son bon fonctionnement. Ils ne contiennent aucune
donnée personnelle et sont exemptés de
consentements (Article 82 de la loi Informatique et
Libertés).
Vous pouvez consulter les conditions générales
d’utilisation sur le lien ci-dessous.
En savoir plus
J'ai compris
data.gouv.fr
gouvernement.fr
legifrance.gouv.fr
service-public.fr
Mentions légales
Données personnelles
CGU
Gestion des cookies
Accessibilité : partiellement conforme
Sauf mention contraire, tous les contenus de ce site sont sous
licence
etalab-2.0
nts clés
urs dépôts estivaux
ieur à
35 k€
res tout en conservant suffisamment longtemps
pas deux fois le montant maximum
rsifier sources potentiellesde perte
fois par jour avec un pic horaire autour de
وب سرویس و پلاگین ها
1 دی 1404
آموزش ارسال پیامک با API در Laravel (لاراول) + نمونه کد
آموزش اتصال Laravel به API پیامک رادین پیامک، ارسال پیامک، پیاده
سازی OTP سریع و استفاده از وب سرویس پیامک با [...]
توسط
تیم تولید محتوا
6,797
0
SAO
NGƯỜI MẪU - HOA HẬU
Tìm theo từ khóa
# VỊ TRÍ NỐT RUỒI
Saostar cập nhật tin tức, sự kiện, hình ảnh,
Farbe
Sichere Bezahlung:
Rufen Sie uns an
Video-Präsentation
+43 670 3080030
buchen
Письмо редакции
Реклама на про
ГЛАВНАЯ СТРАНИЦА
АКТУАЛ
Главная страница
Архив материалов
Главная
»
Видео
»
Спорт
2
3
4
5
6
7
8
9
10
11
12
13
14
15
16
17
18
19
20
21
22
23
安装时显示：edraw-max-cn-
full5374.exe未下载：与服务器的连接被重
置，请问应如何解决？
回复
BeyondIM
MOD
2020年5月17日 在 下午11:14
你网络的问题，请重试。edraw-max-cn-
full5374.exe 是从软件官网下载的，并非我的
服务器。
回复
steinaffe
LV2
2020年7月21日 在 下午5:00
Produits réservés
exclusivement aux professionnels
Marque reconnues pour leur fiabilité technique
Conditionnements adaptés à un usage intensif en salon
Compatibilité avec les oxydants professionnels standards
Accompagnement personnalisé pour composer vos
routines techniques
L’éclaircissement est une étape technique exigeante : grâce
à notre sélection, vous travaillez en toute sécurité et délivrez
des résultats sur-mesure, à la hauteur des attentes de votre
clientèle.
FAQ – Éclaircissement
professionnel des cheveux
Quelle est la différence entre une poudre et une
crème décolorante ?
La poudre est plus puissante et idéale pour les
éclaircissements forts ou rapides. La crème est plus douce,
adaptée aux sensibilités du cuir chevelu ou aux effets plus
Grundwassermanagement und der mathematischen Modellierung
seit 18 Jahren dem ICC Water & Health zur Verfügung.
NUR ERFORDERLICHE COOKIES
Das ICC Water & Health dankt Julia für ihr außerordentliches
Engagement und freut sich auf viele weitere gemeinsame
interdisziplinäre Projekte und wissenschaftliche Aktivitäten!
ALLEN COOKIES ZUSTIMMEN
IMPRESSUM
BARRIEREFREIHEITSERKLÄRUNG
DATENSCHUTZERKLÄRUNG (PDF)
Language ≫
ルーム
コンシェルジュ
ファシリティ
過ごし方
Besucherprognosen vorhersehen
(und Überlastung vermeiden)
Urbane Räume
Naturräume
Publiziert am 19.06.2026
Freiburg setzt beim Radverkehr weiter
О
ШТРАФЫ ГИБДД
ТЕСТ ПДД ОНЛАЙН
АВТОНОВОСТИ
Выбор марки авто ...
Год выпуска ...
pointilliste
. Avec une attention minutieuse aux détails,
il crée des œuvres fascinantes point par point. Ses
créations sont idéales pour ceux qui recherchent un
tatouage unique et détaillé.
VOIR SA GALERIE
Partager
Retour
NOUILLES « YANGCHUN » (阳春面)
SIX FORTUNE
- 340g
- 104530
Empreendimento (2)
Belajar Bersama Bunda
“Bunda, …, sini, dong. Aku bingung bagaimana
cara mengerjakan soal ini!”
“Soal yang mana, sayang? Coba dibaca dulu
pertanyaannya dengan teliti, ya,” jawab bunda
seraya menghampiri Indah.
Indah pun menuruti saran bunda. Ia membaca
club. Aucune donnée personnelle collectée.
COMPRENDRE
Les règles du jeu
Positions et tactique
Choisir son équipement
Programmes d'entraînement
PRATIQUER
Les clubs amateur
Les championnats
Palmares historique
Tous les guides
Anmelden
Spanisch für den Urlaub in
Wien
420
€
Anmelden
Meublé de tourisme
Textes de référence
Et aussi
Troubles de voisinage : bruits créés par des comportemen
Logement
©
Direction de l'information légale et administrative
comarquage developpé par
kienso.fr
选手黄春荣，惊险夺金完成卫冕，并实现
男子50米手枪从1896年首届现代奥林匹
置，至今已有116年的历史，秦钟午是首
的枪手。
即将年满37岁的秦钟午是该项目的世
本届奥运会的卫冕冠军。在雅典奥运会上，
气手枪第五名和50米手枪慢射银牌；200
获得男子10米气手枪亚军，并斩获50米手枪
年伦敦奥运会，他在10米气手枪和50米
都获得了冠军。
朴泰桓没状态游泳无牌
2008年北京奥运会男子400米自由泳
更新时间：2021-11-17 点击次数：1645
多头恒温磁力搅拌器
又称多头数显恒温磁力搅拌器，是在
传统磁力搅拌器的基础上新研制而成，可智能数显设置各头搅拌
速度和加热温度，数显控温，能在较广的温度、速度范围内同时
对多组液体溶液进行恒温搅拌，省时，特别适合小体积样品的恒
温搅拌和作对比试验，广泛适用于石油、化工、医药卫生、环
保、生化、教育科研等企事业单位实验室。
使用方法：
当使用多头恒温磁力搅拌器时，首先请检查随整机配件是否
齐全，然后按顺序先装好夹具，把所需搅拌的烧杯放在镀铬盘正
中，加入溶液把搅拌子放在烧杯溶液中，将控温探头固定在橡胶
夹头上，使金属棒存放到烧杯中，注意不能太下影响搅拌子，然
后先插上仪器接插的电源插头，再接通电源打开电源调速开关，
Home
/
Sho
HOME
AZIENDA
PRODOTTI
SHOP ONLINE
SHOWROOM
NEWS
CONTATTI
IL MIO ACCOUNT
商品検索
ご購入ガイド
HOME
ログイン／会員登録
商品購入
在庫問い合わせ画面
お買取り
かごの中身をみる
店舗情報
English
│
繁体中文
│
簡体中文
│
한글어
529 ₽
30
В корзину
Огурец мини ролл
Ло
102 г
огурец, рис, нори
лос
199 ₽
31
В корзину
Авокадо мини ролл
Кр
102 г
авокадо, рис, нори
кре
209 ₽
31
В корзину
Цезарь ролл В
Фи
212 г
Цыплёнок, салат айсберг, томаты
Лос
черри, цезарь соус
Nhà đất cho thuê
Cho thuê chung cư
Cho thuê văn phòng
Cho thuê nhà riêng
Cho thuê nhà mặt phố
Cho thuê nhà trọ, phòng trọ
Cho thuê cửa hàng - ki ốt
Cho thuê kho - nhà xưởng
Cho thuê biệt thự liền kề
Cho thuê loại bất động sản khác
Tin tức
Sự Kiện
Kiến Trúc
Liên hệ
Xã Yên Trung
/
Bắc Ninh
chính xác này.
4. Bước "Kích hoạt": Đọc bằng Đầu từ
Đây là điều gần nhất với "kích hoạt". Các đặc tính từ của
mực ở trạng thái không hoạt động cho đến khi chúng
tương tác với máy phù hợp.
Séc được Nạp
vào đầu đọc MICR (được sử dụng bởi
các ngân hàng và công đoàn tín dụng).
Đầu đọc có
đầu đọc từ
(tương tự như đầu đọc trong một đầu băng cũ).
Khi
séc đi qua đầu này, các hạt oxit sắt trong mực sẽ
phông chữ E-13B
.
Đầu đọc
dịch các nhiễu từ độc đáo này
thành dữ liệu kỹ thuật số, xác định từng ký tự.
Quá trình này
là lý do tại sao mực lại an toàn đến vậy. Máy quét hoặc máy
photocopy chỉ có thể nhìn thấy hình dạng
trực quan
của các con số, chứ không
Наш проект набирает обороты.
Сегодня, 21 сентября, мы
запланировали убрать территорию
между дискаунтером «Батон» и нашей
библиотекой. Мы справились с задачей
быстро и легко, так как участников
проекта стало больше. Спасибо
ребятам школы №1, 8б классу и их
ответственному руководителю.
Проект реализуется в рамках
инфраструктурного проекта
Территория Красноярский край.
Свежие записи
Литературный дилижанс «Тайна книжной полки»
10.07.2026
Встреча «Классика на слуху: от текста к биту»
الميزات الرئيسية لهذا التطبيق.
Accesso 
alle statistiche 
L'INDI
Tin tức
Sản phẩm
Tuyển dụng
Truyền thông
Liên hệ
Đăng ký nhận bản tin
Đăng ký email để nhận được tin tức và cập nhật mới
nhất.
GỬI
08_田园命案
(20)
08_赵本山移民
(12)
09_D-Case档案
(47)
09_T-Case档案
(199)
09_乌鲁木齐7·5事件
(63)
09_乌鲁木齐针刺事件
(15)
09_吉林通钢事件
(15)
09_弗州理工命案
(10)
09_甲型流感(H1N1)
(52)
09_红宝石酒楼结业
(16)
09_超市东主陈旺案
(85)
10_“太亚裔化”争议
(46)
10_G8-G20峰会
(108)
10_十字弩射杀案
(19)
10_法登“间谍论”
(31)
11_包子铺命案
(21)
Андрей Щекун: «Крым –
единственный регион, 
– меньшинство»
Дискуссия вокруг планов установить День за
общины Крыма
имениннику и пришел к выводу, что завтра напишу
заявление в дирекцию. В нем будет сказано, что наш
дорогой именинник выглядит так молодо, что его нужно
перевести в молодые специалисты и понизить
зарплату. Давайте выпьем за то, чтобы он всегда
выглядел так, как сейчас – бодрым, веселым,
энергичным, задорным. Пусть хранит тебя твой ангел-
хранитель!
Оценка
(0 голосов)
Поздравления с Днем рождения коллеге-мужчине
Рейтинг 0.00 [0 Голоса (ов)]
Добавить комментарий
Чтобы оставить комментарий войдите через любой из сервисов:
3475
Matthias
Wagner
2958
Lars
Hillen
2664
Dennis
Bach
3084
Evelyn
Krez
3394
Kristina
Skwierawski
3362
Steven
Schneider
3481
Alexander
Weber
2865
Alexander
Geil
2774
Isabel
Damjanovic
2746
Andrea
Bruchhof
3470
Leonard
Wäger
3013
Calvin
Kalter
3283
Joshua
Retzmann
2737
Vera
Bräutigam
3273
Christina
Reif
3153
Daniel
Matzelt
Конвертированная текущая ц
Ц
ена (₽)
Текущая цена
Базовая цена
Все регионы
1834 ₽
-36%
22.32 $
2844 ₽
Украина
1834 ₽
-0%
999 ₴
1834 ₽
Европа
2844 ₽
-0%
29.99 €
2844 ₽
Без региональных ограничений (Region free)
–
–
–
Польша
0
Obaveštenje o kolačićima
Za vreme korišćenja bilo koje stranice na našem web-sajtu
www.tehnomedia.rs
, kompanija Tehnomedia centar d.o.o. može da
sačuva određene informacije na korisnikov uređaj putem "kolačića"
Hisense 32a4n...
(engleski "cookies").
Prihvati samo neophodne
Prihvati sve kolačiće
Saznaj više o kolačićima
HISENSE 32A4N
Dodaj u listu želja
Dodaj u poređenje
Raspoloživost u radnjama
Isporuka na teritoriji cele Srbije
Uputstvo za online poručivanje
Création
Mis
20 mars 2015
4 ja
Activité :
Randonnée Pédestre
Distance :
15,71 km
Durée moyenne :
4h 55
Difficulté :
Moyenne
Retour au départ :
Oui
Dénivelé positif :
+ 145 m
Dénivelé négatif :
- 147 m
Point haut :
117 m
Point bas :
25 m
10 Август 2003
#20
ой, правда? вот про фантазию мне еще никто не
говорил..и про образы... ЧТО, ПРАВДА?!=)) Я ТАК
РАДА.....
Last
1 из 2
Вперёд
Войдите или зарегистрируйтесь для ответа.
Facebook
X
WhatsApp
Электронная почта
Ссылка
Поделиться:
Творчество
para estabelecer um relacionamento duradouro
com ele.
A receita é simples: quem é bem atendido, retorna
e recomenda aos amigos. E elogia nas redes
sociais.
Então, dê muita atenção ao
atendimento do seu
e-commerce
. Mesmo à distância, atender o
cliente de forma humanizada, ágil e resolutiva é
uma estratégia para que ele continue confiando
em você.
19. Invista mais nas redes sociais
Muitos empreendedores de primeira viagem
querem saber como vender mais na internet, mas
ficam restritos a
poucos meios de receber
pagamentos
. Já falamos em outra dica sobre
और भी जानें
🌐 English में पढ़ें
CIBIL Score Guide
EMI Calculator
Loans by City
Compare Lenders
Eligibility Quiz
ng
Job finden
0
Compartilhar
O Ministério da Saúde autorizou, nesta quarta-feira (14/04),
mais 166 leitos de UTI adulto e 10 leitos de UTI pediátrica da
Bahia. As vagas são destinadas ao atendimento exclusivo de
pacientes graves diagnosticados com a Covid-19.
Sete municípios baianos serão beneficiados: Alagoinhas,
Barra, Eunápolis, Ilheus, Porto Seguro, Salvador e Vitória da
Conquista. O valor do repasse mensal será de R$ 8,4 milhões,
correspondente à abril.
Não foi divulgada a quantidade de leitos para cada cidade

Goal of the exercise: Going through the data above, state how many lines include the word "thuê"; only that number is needed.

Result for this exercise: 10